Bury wrote, “Must not it (the dogma of progress), too, submit to its own negation of finality? Will not that process of change, for which Progress is the optimistic name, compel ‘Progress’ too to fall from the commanding position in which it is now, with apparent security, enthroned?…In other words, does not Progress itself suggest that its value as a doctrine is only relative, corresponding to a certain not very advanced stage of civilization; just as Providence, in its day, was an idea of relative value, corresponding to a stage somewhat less advanced?”

Bury thought it might be centuries in the future before the Idea of Progress was dethroned and replaced.

But looking at an exceedingly rough start for the 21st Century, especially in America, it can be suspected that a persistent undercurrent of change may already be underway less than one century after Bury raised the question of whether the Idea of Progress was going to prove insufficient and undesirable as “the directing idea of humanity.”

Never in history have the shibboleths and ideals of the Idea of Progress been praised and promoted to the extent that they have in the U.S. in the past five years. And with each passing day, the conclusion seems to be more and more unavoidable: they are only working for a tiny part of our population, the very rich and powerful.
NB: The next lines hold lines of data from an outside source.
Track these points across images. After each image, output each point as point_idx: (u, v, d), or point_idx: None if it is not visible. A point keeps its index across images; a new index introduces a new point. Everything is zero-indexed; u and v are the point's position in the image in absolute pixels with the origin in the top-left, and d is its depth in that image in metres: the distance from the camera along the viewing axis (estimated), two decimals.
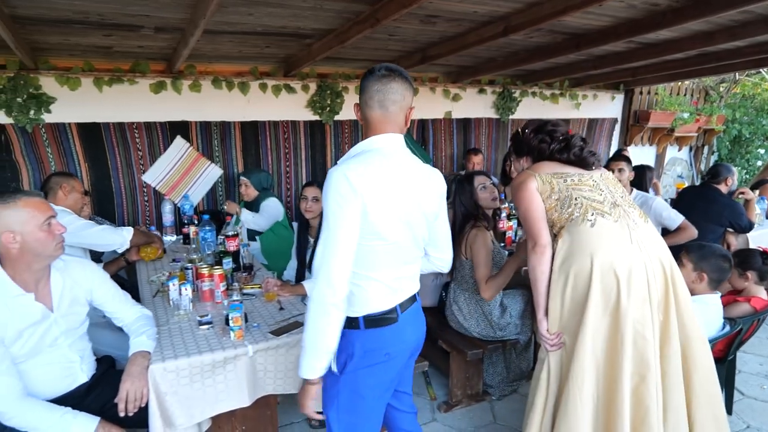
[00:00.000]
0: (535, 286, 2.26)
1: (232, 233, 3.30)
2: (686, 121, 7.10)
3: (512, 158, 2.64)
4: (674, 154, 7.89)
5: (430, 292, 3.60)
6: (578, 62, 5.12)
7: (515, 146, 2.59)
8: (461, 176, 3.38)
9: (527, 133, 2.47)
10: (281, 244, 4.20)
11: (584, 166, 2.33)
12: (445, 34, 3.79)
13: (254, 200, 4.25)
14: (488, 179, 3.20)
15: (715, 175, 4.48)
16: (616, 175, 3.98)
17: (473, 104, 6.00)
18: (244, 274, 3.19)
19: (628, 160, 4.10)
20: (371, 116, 1.77)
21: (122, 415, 2.04)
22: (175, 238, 4.26)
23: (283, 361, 2.39)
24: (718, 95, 7.75)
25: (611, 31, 3.73)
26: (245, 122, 4.81)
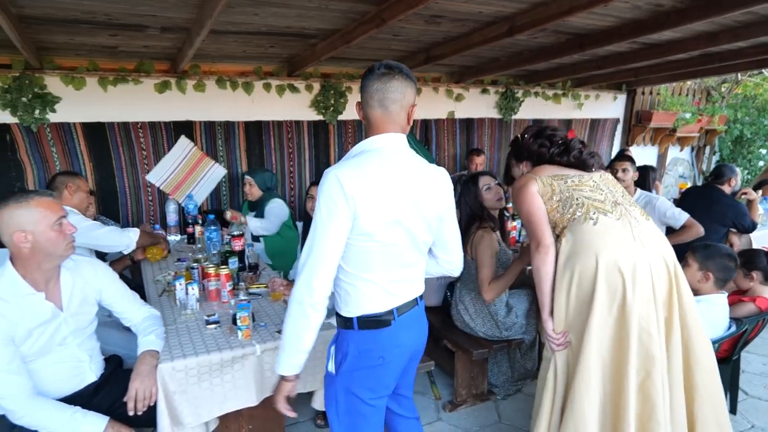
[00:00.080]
0: (539, 286, 2.27)
1: (237, 233, 3.31)
2: (688, 121, 7.10)
3: (512, 163, 2.67)
4: (676, 154, 7.89)
5: (434, 291, 3.60)
6: (581, 62, 5.12)
7: (515, 151, 2.63)
8: (466, 177, 3.38)
9: (526, 138, 2.51)
10: (285, 244, 4.20)
11: (584, 168, 2.37)
12: (449, 34, 3.80)
13: (258, 200, 4.25)
14: (493, 179, 3.19)
15: (718, 175, 4.49)
16: (620, 175, 3.99)
17: (476, 104, 6.01)
18: (249, 273, 3.19)
19: (632, 160, 4.10)
20: (372, 115, 1.75)
21: (131, 414, 2.05)
22: (179, 237, 4.27)
23: None
24: (719, 95, 7.75)
25: (615, 31, 3.73)
26: (249, 122, 4.82)
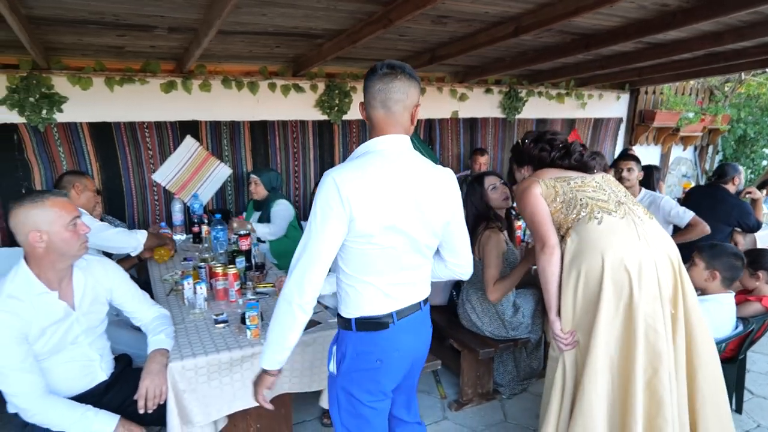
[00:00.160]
0: (545, 287, 2.28)
1: (243, 232, 3.32)
2: (691, 120, 7.11)
3: (513, 168, 2.69)
4: (679, 153, 7.90)
5: (440, 290, 3.61)
6: (585, 62, 5.13)
7: (516, 156, 2.65)
8: (471, 178, 3.38)
9: (527, 143, 2.54)
10: (291, 244, 4.20)
11: (586, 170, 2.40)
12: (455, 34, 3.81)
13: (264, 200, 4.26)
14: (498, 179, 3.18)
15: (722, 174, 4.49)
16: (625, 174, 4.00)
17: (480, 104, 6.02)
18: (256, 273, 3.20)
19: (637, 159, 4.11)
20: (375, 116, 1.73)
21: (141, 412, 2.06)
22: (184, 236, 4.28)
23: (299, 359, 2.41)
24: (723, 95, 7.75)
25: (621, 31, 3.74)
26: (254, 122, 4.84)
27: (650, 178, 4.77)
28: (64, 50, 3.78)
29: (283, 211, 4.14)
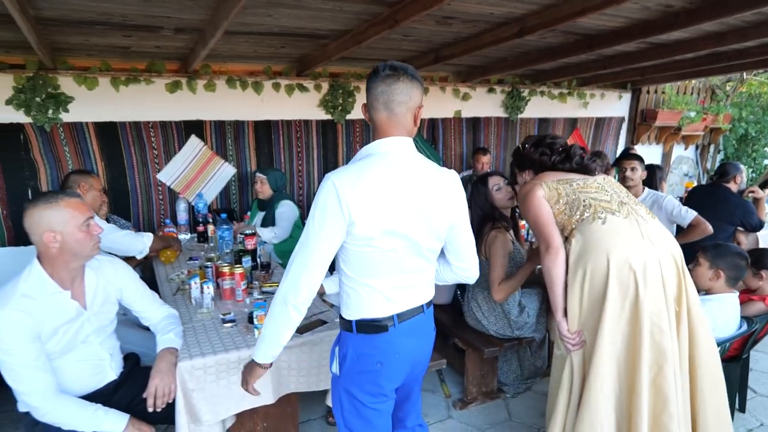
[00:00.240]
0: (551, 288, 2.30)
1: (249, 231, 3.34)
2: (693, 120, 7.11)
3: (515, 172, 2.72)
4: (680, 152, 7.90)
5: (444, 289, 3.63)
6: (588, 62, 5.13)
7: (517, 161, 2.68)
8: (475, 179, 3.39)
9: (527, 147, 2.57)
10: (294, 244, 4.20)
11: (587, 172, 2.43)
12: (459, 34, 3.81)
13: (268, 200, 4.28)
14: (502, 179, 3.19)
15: (723, 174, 4.51)
16: (628, 173, 4.02)
17: (482, 103, 6.02)
18: (262, 272, 3.22)
19: (640, 159, 4.12)
20: (378, 118, 1.72)
21: (151, 410, 2.07)
22: (189, 236, 4.30)
23: (306, 359, 2.43)
24: (724, 94, 7.76)
25: (624, 31, 3.74)
26: (258, 121, 4.84)
27: (653, 177, 4.79)
28: (70, 50, 3.78)
29: (287, 212, 4.16)
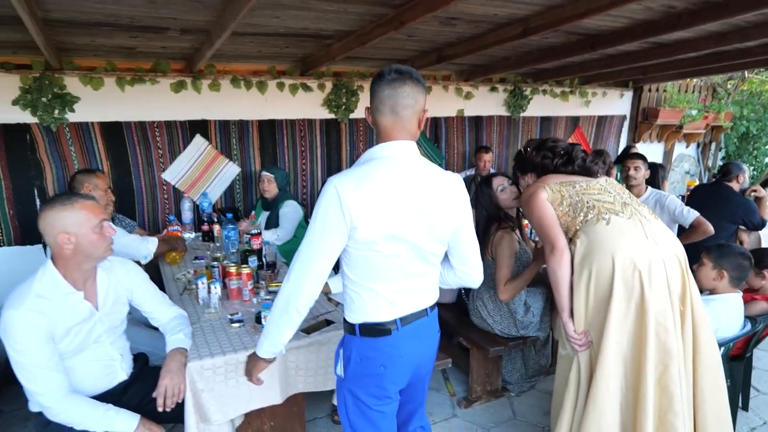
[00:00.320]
0: (556, 289, 2.32)
1: (255, 231, 3.36)
2: (694, 118, 7.13)
3: (517, 175, 2.73)
4: (682, 150, 7.92)
5: (449, 289, 3.63)
6: (590, 61, 5.13)
7: (519, 164, 2.71)
8: (480, 180, 3.40)
9: (529, 151, 2.59)
10: (299, 244, 4.22)
11: (589, 174, 2.45)
12: (463, 35, 3.82)
13: (273, 199, 4.29)
14: (507, 179, 3.18)
15: (726, 173, 4.53)
16: (632, 173, 4.04)
17: (485, 102, 6.04)
18: (268, 271, 3.23)
19: (644, 158, 4.14)
20: (382, 122, 1.71)
21: (160, 410, 2.09)
22: (193, 235, 4.32)
23: (314, 359, 2.44)
24: (725, 92, 7.77)
25: (627, 32, 3.76)
26: (263, 121, 4.86)
27: (655, 176, 4.81)
28: (76, 51, 3.80)
29: (291, 213, 4.17)
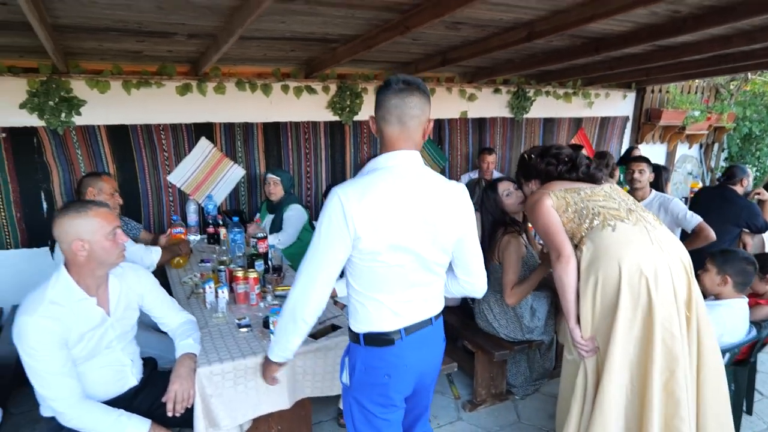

It is becoming more and more obvious that the highly stylized, sound-bite-polished, PowerPoint-presentation-perfected, U.S. flag-draped version of the Idea of Progress isn’t all that is was cracked up to be.

Which leaves us to wonder if the time isn’t much riper than we could have imagined a few short years ago for if not the emergence of a new directing idea of humanity, at least the beginning of the disintegration of the current one.

For as the late Peter Drucker argued in a book published in the 1960s that perhaps should be considered the third in a triology of works on this whole subject of progress, it appears that we may already be much deeper into an “age of discontinuity” that we had realized.